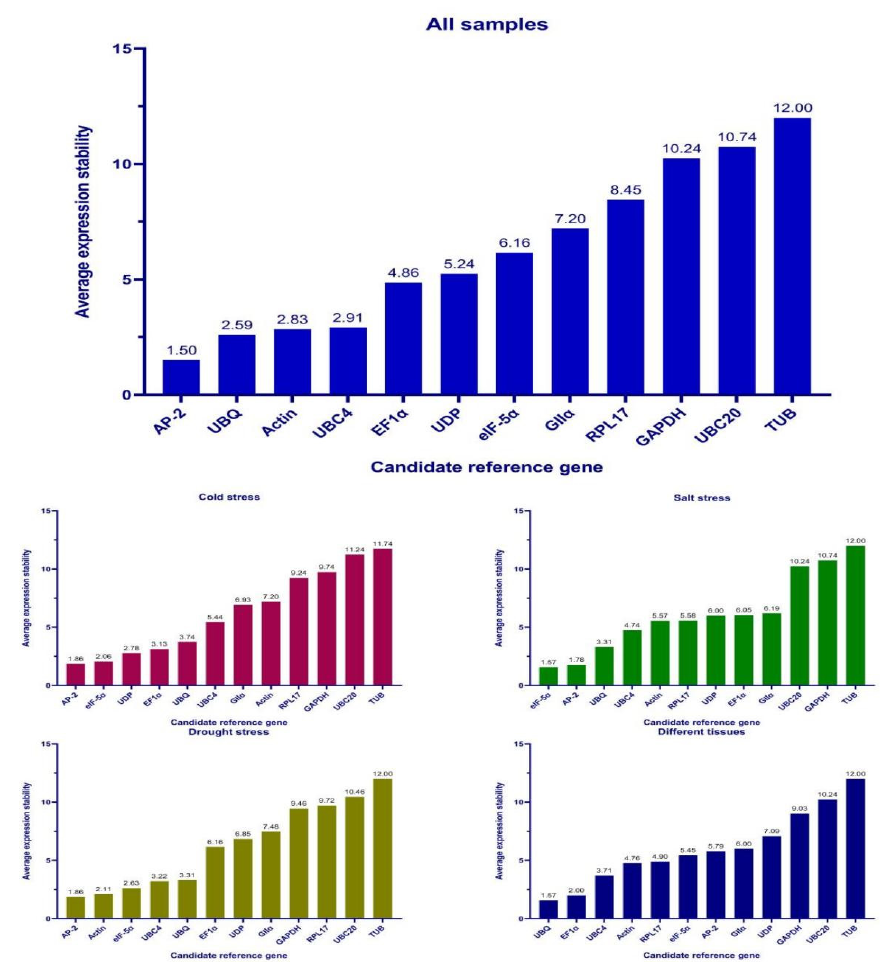
Figure 5. Comprehensive ranking of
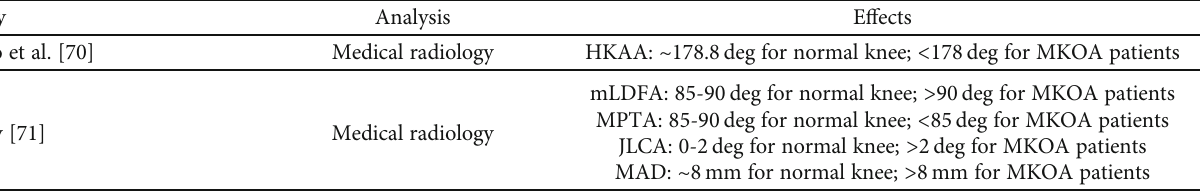
Table 12: Overview over the biomechanical e ff ects of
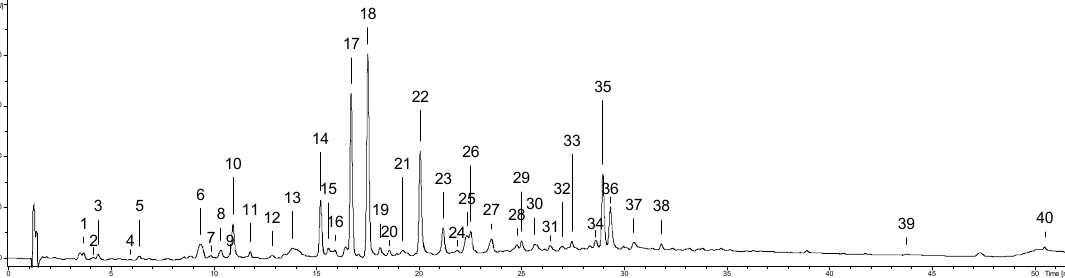
Figure 1. Representative UHPLC-PDA chromatogram of AE at 280 nm. The peak numbers refer to those implemented in Table S1.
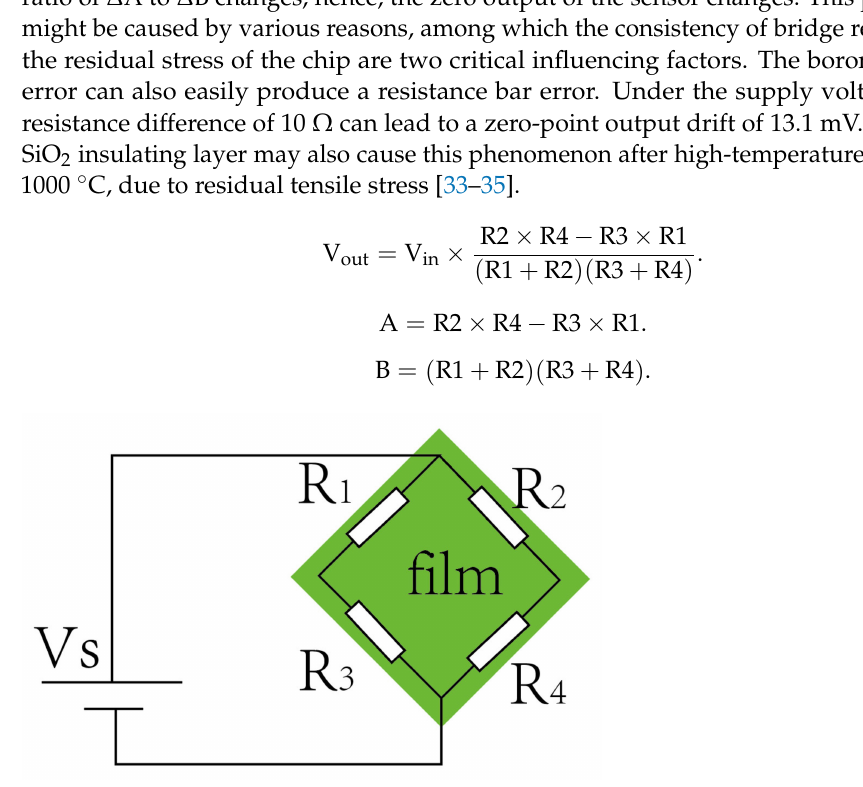
Figure 11. Schematic diagram of the Wheatstone bridge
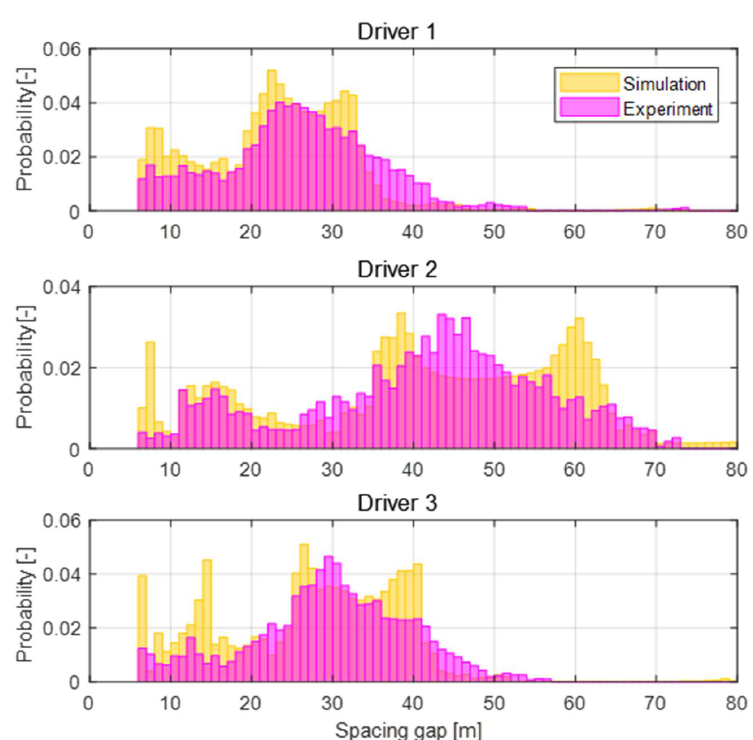
Figure 15. Spacing gap distributions of driving data and proposed algorithm results by each driver.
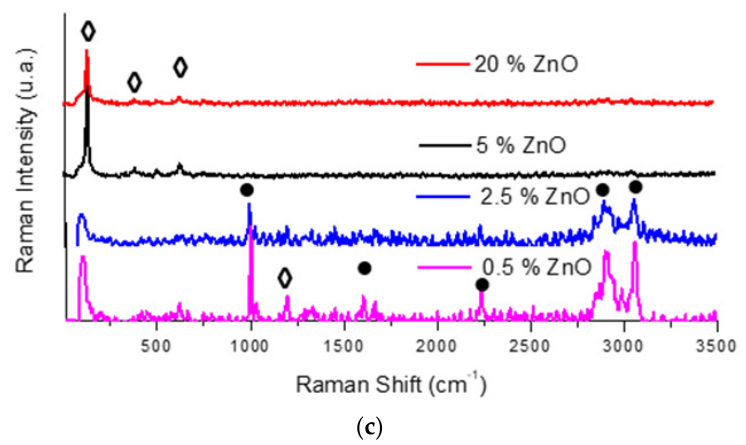
Figure 6. ( a ) Raman spectra of 20% micro- and nano-ZnO-ABS printed composite materials; ( b ) Peak analysis of Raman spectrum for 20% micro-ZnO-ABS; and ( c ) Raman spectrum for micro-ZnO-ABS composites as a function of ZnO concentration.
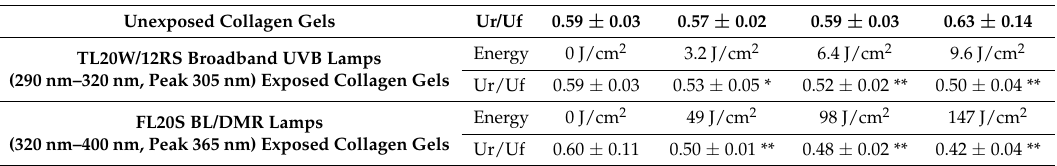
Table 4. Change in elasticity (Ur/Uf) of collagen gels irradiated with either UVB lamps or UVA lamps measured by the Cutometer MPA580.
──────
→ What you have to do: Exercise for the records above: copy only the lines from the one with "Figure 1. Representative" to the one with "Figure 15. Spacing", both ends kept, and drop the pictures.

→ Solution for this problem:
Figure 1. Representative UHPLC-PDA chromatogram of AE at 280 nm. The peak numbers refer to those implemented in Table S1.
Figure 11. Schematic diagram of the Wheatstone bridge
Figure 15. Spacing gap distributions of driving data and proposed algorithm results by each driver.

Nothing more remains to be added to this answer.